Benoit Tessier/Reuters

Lightning rod.
Nicolas Sarkozy's plans for science are as controversial as the rest of his political agenda.

French Election Heralds Changes for Science

Martin is a contributing news editor and writer based in Amsterdam

PARIS--French scientists are feeling the winds of change after yesterday's election of conservative leader Nicolas Sarkozy as the country's new president. Sarkozy has announced reform plans--including a shake-up of the higher education system as early as this summer--which are opposed by trade unions and other groups. But some researchers say Sarkozy's recipe is just what French science needs.

Both Sarkozy, who chairs the Union for a Popular Movement, and his socialist rival Ségolène Royal had made research into campaign themes, and both had promised hefty hikes in science and higher education budgets. That is a victory in itself, says Jules Hoffmann, president of the French National Academy of Sciences. "Research has never been this high on the agenda before," he says.

But Sarkozy has presented a more radical package of reforms to remedy what is widely seen as the malaise of French science. He has said he will introduce a law within 6 months that would offer universities, currently run by the state, much more autonomy--for instance, to manage their own budgets and set recruitment and research policy. He has also suggested turning the big research institutions, such as the National Center for Scientific Research, into U.S.-style granting agencies that would reward proposals rather than employ scientists.

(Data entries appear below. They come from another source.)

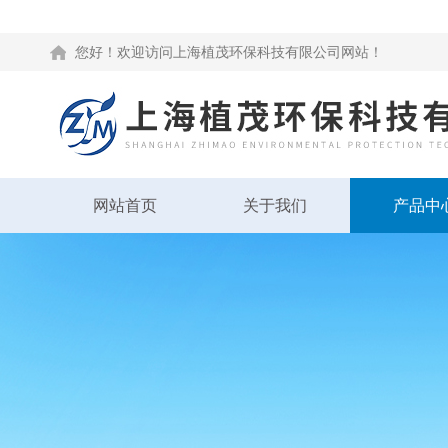
您好！欢迎访问上海植茂环保科技有限公司网站！
网站首页
关于我们
产品中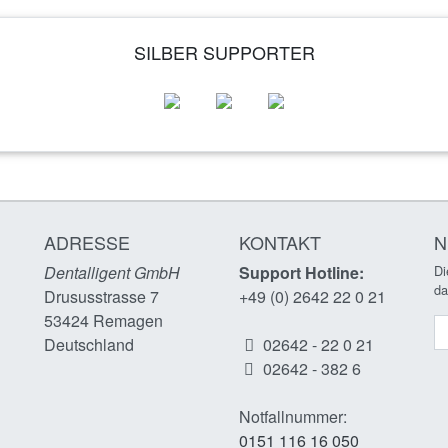
SILBER SUPPORTER
ADRESSE
KONTAKT
N
Dentalligent GmbH
Support Hotline:
Di
da
Drususstrasse 7
+49 (0) 2642 22 0 21
53424
Remagen
N
n
Deutschland
02642 - 22 0 21
02642 - 382 6
Notfallnummer:
0151 116 16 050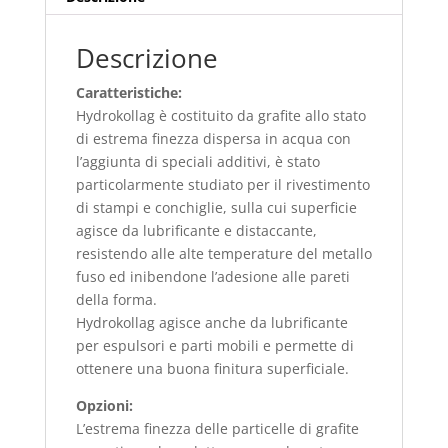
Descrizione
Caratteristiche:
Hydrokollag è costituito da grafite allo stato
di estrema finezza dispersa in acqua con
l’aggiunta di speciali additivi, è stato
particolarmente studiato per il rivestimento
di stampi e conchiglie, sulla cui superficie
agisce da lubrificante e distaccante,
resistendo alle alte temperature del metallo
fuso ed inibendone l’adesione alle pareti
della forma.
Hydrokollag agisce anche da lubrificante
per espulsori e parti mobili e permette di
ottenere una buona finitura superficiale.
Opzioni:
L’estrema finezza delle particelle di grafite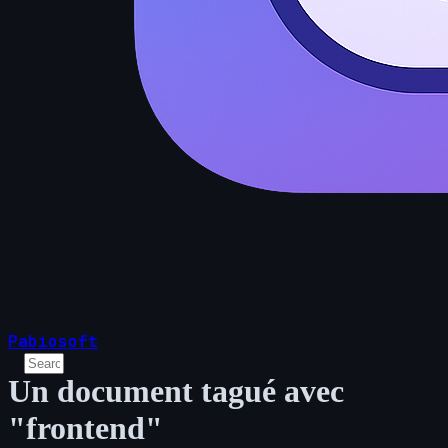
Pabiosoft
Un document tagué avec
"frontend"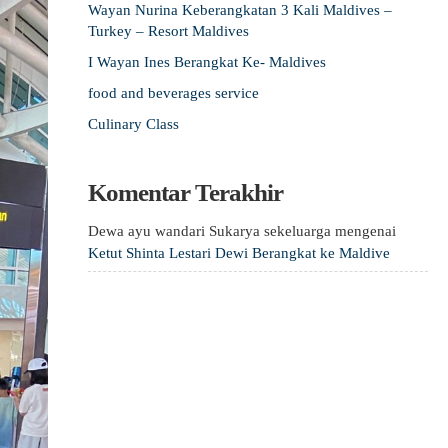
Wayan Nurina Keberangkatan 3 Kali Maldives –
Turkey – Resort Maldives
I Wayan Ines Berangkat Ke- Maldives
food and beverages service
Culinary Class
Komentar Terakhir
Dewa ayu wandari Sukarya sekeluarga
mengenai
Ketut Shinta Lestari Dewi Berangkat ke Maldive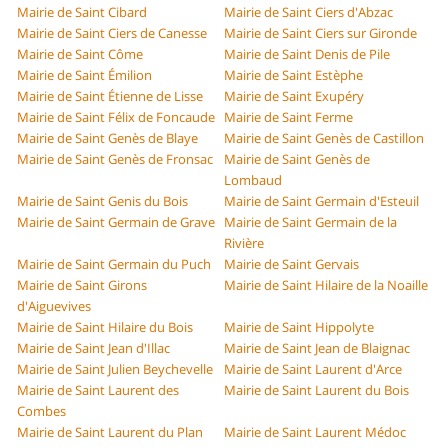
Mairie de Saint Cibard
Mairie de Saint Ciers d'Abzac
Mairie de Saint Ciers de Canesse
Mairie de Saint Ciers sur Gironde
Mairie de Saint Côme
Mairie de Saint Denis de Pile
Mairie de Saint Émilion
Mairie de Saint Estèphe
Mairie de Saint Étienne de Lisse
Mairie de Saint Exupéry
Mairie de Saint Félix de Foncaude
Mairie de Saint Ferme
Mairie de Saint Genès de Blaye
Mairie de Saint Genès de Castillon
Mairie de Saint Genès de Fronsac
Mairie de Saint Genès de
Lombaud
Mairie de Saint Genis du Bois
Mairie de Saint Germain d'Esteuil
Mairie de Saint Germain de Grave
Mairie de Saint Germain de la
Rivière
Mairie de Saint Germain du Puch
Mairie de Saint Gervais
Mairie de Saint Girons
Mairie de Saint Hilaire de la Noaille
d'Aiguevives
Mairie de Saint Hilaire du Bois
Mairie de Saint Hippolyte
Mairie de Saint Jean d'Illac
Mairie de Saint Jean de Blaignac
Mairie de Saint Julien Beychevelle
Mairie de Saint Laurent d'Arce
Mairie de Saint Laurent des
Mairie de Saint Laurent du Bois
Combes
Mairie de Saint Laurent du Plan
Mairie de Saint Laurent Médoc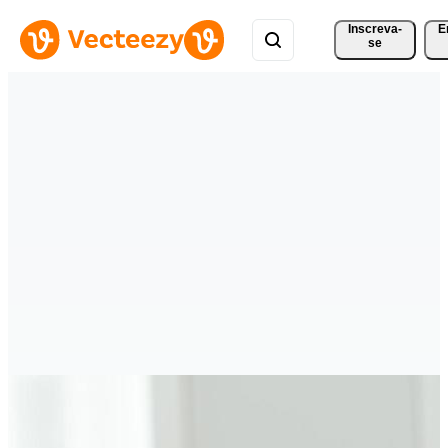
Inscreva-
E
se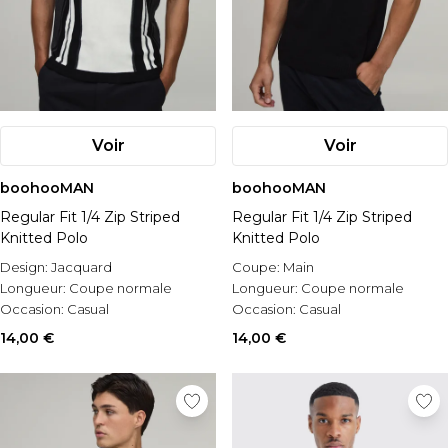
Voir
Voir
boohooMAN
boohooMAN
Regular Fit 1/4 Zip Striped
Regular Fit 1/4 Zip Striped
Knitted Polo
Knitted Polo
Design:
Jacquard
Coupe:
Main
Longueur:
Coupe normale
Longueur:
Coupe normale
Occasion:
Casual
Occasion:
Casual
14,00 €
14,00 €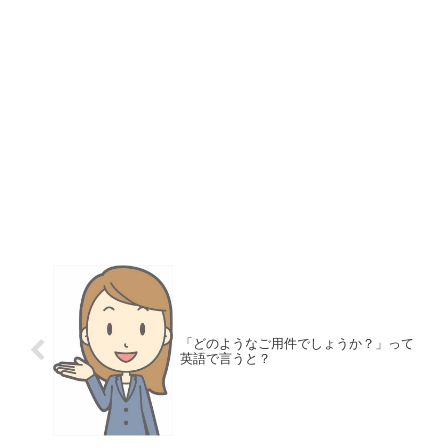
「どのようなご用件でしょうか？」って
英語で言うと？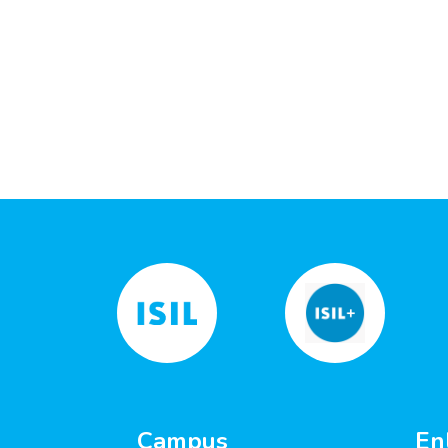
Campus
En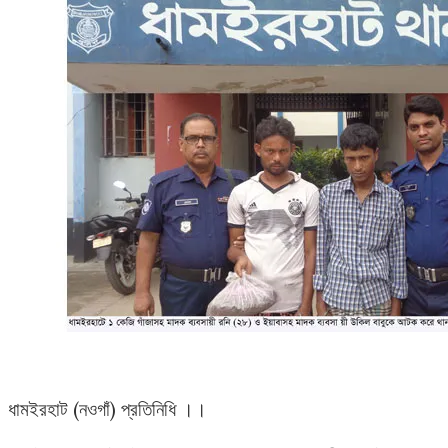
ধামইরহাট (নওগাঁ) প্রতিনিধি ।।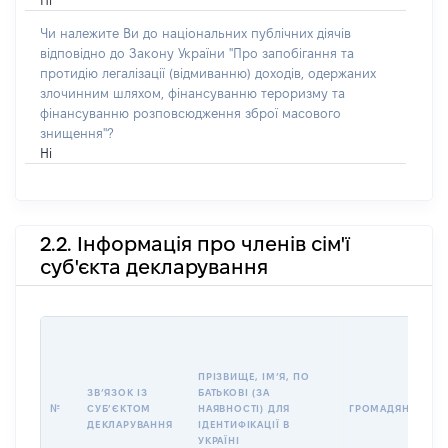
Ні
Чи належите Ви до національних публічних діячів
відповідно до Закону України "Про запобігання та
протидію легалізації (відмиванню) доходів, одержаних
злочинним шляхом, фінансуванню тероризму та
фінансуванню розповсюдження зброї масового
знищення"?
Ні
2.2. Інформація про членів сім'ї
суб'єкта декларування
ПРІЗВИЩЕ, ІМʼЯ, ПО
ЗВʼЯЗОК ІЗ
БАТЬКОВІ (ЗА
№
СУБʼЄКТОМ
НАЯВНОСТІ) ДЛЯ
ГРОМАДЯНСТВО
ДЕКЛАРУВАННЯ
ІДЕНТИФІКАЦІЇ В
УКРАЇНІ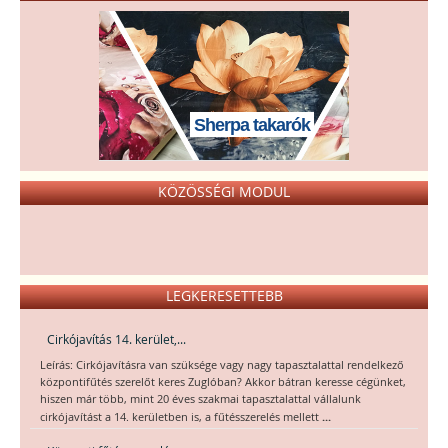
Sherpa takarók
KÖZÖSSÉGI MODUL
LEGKERESETTEBB
Cirkójavítás 14. kerület,...
Leírás: Cirkójavításra van szüksége vagy nagy tapasztalattal rendelkező
központifűtés szerelőt keres Zuglóban? Akkor bátran keresse cégünket,
hiszen már több, mint 20 éves szakmai tapasztalattal vállalunk
...
cirkójavítást a 14. kerületben is, a fűtésszerelés mellett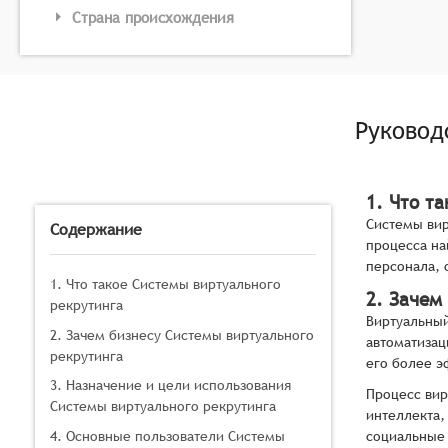
Страна происхождения
Руковод
1. Что т
Системы вир
Содержание
процесса на
персонала, 
1. Что такое Системы виртуального
2. Зачем
рекрутинга
Виртуальный
2. Зачем бизнесу Системы виртуального
автоматизац
рекрутинга
его более э
3. Назначение и цели использования
Процесс вир
Системы виртуального рекрутинга
интеллекта,
4. Основные пользователи Системы
социальные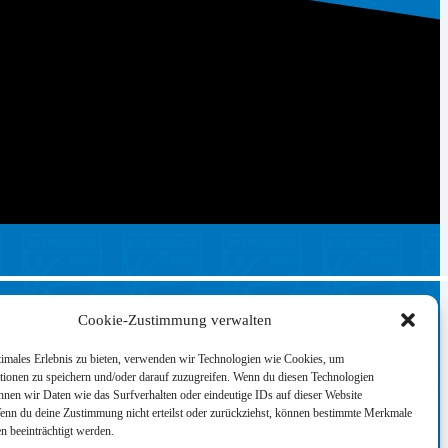
Cookie-Zustimmung verwalten
timales Erlebnis zu bieten, verwenden wir Technologien wie Cookies, um
tionen zu speichern und/oder darauf zuzugreifen. Wenn du diesen Technologien
nnen wir Daten wie das Surfverhalten oder eindeutige IDs auf dieser Website
Wenn du deine Zustimmung nicht erteilst oder zurückziehst, können bestimmte Merkmale
n beeinträchtigt werden.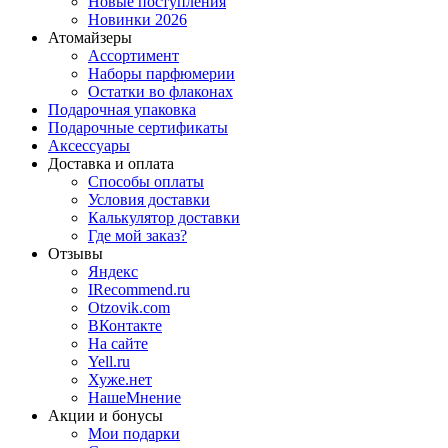
Новые поступления
Новинки 2026
Атомайзеры
Ассортимент
Наборы парфюмерии
Остатки во флаконах
Подарочная упаковка
Подарочные сертификаты
Аксессуары
Доставка и оплата
Способы оплаты
Условия доставки
Калькулятор доставки
Где мой заказ?
Отзывы
Яндекс
IRecommend.ru
Otzovik.com
ВКонтакте
На сайте
Yell.ru
Хуже.нет
НашеМнение
Акции и бонусы
Мои подарки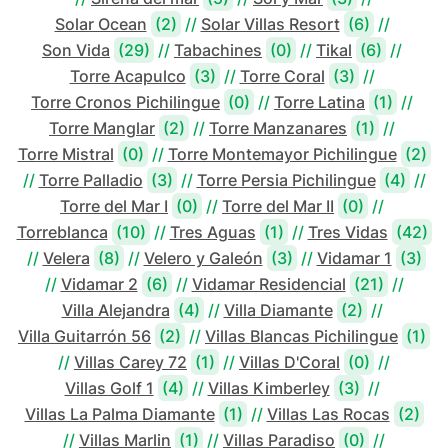
Solar Ocean
(2)
//
Solar Villas Resort
(6)
//
Son Vida
(29)
//
Tabachines
(0)
//
Tikal
(6)
//
Torre Acapulco
(3)
//
Torre Coral
(3)
//
Torre Cronos Pichilingue
(0)
//
Torre Latina
(1)
//
Torre Manglar
(2)
//
Torre Manzanares
(1)
//
Torre Mistral
(0)
//
Torre Montemayor Pichilingue
(2)
//
Torre Palladio
(3)
//
Torre Persia Pichilingue
(4)
//
Torre del Mar I
(0)
//
Torre del Mar II
(0)
//
Torreblanca
(10)
//
Tres Aguas
(1)
//
Tres Vidas
(42)
//
Velera
(8)
//
Velero y Galeón
(3)
//
Vidamar 1
(3)
//
Vidamar 2
(6)
//
Vidamar Residencial
(21)
//
Villa Alejandra
(4)
//
Villa Diamante
(2)
//
Villa Guitarrón 56
(2)
//
Villas Blancas Pichilingue
(1)
//
Villas Carey 72
(1)
//
Villas D'Coral
(0)
//
Villas Golf 1
(4)
//
Villas Kimberley
(3)
//
Villas La Palma Diamante
(1)
//
Villas Las Rocas
(2)
//
Villas Marlin
(1)
//
Villas Paradiso
(0)
//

Those plans have alarmed Sauvons la Recherche (SLR), the movement that brought thousands of researchers to the streets in 2004 to protest cuts to science budgets by Jacques Chirac's government. Sarkozy seems set to rush his higher education plans through Parliament without proper consultation by the scientific community, says SLR President Bertrand Monthubert. Furthermore, turning the research organizations into funding agencies would create more uncertainty for young researchers and make science careers less attractive, he says. "What works in Britain or the U.S. doesn't necessarily work in France."

But others say such reforms are badly needed. "For me, [Sarkozy's election] is a great hope," says Jean-Robert Pitte, president of the University of Paris-Sorbonne. As far as Pitte is concerned, the reforms should also include the right for universities to raise tuition fees and to select the best students rather than admitting everyone who qualifies--two hot-button issues that go against France's egalitarian streak and are bound to trigger protests, he admits. "I hope the government will be courageous and hard," Pitte says.

But Bernard Bobe, an economist at the Ecole Nationale Supérieure de Chimie in Paris, is not convinced that drastic changes in the research and education system will be a high priority for Sarkozy, who has announced ambitious plans on a range of other issues. France's science system has proven extremely resistant to reform, Bobe notes; "I think Sarkozy has the courage, but I'm not sure he has the ambition" to succeed where others failed.